[Text segment]:
General Assembly, which was one of the supporting employers, provided the basic curriculum, then worked with SMEs from each of the companies to customize it for entry level positions in their organizations.
Next, TechBuffalo engaged community organizations across the region to recruit candidates, who, like the applicants for NWTC, only needed a GED to qualify. They received 160 applications from candidates of all ages and backgrounds. A third of the applicants were women, more than half had a family income of less than $50,000 a year and roughly 40 percent identified as non-white.
To select the final cohort, they used a behavioral assessment and a basic programming test to determine if candidates had the ambition and ability to learn the curriculum. “We wanted to be sure we had candidates who had the highest chance of success,” she says.
The pilot program had 19 participants who spent 12 weeks in the full-time program. During that time, they provided students with financial stipends supported by employers, as well as daily meals, career counseling, transportation, Wi-Fi, childcare and any other resources they needed. They also helped them build resumes and practice their interview skills. “We customized our services to the students so they could focus on learning — because if they can’t focus on learning, it reduces their ability to make it through the program,” Tanbakuchi says.
And while students aren’t guaranteed a job post-graduation, the supporting companies — and others in the community — are eager to meet with them.
At the end of the program (which all 19 passed), students delivered capstone projects in front of all of the supporting employers, then both groups selected who they wanted to interview with.

[Records]:
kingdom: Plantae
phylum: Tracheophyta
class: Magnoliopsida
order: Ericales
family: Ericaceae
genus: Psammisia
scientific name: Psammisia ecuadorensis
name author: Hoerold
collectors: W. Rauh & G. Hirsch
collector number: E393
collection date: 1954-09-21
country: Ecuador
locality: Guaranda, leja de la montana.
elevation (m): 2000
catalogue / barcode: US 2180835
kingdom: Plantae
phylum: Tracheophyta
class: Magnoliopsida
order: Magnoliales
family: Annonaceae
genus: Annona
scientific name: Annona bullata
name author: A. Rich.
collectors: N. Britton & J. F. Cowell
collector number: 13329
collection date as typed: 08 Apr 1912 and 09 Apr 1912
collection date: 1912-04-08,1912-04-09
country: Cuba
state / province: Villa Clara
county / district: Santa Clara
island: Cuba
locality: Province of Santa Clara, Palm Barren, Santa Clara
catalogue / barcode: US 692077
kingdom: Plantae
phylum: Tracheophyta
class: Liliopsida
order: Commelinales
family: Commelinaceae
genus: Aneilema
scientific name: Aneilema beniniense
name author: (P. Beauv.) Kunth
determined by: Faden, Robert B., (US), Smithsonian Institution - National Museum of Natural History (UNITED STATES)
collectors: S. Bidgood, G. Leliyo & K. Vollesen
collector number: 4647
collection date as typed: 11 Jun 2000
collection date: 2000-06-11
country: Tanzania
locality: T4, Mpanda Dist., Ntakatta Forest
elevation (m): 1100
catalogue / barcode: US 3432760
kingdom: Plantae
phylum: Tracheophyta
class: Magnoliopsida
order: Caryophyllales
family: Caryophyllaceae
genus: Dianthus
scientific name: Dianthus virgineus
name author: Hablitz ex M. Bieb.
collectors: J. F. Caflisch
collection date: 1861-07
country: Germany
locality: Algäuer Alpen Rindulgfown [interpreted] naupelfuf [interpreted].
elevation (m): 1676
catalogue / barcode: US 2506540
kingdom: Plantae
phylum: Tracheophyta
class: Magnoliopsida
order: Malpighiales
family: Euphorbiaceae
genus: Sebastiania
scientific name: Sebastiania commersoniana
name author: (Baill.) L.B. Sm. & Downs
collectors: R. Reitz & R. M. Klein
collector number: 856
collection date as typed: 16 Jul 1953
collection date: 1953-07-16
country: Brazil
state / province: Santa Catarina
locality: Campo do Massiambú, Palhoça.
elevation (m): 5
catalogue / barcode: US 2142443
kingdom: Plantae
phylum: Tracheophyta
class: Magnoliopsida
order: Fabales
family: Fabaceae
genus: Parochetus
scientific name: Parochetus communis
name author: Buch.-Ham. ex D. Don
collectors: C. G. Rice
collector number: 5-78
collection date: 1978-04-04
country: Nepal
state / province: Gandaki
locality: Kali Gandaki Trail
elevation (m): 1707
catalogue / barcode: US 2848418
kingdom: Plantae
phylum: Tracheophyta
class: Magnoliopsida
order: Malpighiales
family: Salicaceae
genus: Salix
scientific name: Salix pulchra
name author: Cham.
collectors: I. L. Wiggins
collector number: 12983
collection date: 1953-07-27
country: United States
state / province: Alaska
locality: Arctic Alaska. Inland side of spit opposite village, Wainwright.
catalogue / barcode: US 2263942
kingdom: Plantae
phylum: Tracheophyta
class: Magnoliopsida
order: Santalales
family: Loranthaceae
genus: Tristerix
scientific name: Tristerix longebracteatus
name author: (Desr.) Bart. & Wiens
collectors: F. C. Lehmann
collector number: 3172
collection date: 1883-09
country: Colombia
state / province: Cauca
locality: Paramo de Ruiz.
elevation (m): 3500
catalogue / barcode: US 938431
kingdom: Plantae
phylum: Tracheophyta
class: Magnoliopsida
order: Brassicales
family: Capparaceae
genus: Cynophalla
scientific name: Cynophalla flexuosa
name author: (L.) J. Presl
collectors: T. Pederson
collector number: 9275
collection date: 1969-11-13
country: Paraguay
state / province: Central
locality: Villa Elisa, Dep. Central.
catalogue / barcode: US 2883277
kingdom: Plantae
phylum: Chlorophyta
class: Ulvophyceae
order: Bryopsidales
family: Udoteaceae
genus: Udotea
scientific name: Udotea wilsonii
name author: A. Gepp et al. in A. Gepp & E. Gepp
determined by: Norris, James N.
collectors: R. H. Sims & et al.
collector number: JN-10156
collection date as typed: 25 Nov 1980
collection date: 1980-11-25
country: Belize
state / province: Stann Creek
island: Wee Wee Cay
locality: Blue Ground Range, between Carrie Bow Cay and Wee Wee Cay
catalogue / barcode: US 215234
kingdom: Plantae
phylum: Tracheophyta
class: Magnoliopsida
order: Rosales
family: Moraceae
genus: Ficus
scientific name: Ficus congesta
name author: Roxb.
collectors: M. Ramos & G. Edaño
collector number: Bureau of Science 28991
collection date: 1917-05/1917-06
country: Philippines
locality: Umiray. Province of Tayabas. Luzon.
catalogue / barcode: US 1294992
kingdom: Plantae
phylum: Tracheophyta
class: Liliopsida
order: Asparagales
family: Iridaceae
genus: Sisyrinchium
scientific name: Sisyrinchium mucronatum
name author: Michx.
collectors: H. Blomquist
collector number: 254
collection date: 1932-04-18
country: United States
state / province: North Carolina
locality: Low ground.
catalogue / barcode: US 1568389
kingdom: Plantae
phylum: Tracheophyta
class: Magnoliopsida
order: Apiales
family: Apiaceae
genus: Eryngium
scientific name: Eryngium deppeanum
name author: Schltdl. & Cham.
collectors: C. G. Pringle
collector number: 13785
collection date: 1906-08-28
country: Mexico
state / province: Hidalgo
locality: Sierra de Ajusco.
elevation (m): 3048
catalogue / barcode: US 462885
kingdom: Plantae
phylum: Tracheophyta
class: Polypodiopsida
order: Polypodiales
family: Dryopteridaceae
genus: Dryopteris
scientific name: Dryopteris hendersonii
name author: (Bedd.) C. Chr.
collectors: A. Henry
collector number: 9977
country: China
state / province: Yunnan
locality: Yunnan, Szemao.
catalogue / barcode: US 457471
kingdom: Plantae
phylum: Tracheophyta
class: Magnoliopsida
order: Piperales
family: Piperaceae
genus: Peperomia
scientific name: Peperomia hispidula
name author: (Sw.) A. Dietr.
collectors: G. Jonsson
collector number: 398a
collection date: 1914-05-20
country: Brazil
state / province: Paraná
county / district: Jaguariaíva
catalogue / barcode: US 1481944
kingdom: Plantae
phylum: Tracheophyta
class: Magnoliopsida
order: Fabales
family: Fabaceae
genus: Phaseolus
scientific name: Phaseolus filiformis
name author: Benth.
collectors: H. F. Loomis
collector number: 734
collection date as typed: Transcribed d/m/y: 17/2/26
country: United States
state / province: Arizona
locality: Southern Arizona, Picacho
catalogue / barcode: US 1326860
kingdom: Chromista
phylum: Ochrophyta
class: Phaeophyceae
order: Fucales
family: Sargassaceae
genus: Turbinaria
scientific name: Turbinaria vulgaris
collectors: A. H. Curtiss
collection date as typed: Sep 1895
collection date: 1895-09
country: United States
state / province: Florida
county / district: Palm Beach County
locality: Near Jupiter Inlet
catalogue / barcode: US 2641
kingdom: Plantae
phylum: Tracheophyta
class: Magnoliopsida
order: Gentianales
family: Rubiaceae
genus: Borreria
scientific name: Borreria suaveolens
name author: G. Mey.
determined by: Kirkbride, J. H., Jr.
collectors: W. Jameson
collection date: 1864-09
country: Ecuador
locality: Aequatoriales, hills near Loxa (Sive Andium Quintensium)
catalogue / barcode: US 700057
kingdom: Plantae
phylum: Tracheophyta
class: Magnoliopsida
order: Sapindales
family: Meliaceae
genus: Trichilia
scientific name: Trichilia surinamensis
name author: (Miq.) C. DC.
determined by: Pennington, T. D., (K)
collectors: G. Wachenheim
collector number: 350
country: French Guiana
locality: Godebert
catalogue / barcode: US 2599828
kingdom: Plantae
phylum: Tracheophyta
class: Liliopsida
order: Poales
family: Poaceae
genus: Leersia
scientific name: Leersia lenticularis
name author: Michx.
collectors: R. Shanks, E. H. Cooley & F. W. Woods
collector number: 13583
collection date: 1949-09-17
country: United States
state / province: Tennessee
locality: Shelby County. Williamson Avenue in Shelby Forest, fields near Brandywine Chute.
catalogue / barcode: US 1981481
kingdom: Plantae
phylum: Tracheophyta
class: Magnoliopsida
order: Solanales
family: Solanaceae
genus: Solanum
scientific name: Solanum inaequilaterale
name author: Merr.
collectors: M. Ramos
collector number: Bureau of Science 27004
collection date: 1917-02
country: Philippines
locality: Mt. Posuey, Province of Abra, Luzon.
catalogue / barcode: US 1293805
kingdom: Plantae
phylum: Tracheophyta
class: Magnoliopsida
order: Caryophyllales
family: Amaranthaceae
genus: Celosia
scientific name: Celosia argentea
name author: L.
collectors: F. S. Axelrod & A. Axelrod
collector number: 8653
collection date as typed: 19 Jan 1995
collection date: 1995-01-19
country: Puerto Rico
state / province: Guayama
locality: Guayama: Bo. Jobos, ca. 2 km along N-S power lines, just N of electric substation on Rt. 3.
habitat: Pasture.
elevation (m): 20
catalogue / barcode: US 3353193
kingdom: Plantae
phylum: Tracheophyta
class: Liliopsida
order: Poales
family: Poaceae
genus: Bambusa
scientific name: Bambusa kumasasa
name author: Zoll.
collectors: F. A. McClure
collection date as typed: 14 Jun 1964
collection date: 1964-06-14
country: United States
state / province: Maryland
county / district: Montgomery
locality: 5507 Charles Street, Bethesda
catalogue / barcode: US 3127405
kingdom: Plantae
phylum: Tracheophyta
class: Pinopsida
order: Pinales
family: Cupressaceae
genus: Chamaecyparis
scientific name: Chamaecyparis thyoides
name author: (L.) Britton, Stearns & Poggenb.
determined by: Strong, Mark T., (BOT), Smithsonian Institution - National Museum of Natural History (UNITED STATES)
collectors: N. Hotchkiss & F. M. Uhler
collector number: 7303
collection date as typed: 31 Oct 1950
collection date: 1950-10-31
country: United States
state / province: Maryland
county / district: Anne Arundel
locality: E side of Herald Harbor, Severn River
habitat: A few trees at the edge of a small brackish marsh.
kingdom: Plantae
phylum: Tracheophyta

[Your task]: Rewrite the passage about the TechBuffalo pilot from "And while students" to "to interview with.", putting "final projects" in place of "capstone projects". The rows bear no relation to the passage about the TechBuffalo pilot.

[Result]:
And while students aren’t guaranteed a job post-graduation, the supporting companies — and others in the community — are eager to meet with them.
At the end of the program (which all 19 passed), students delivered final projects in front of all of the supporting employers, then both groups selected who they wanted to interview with.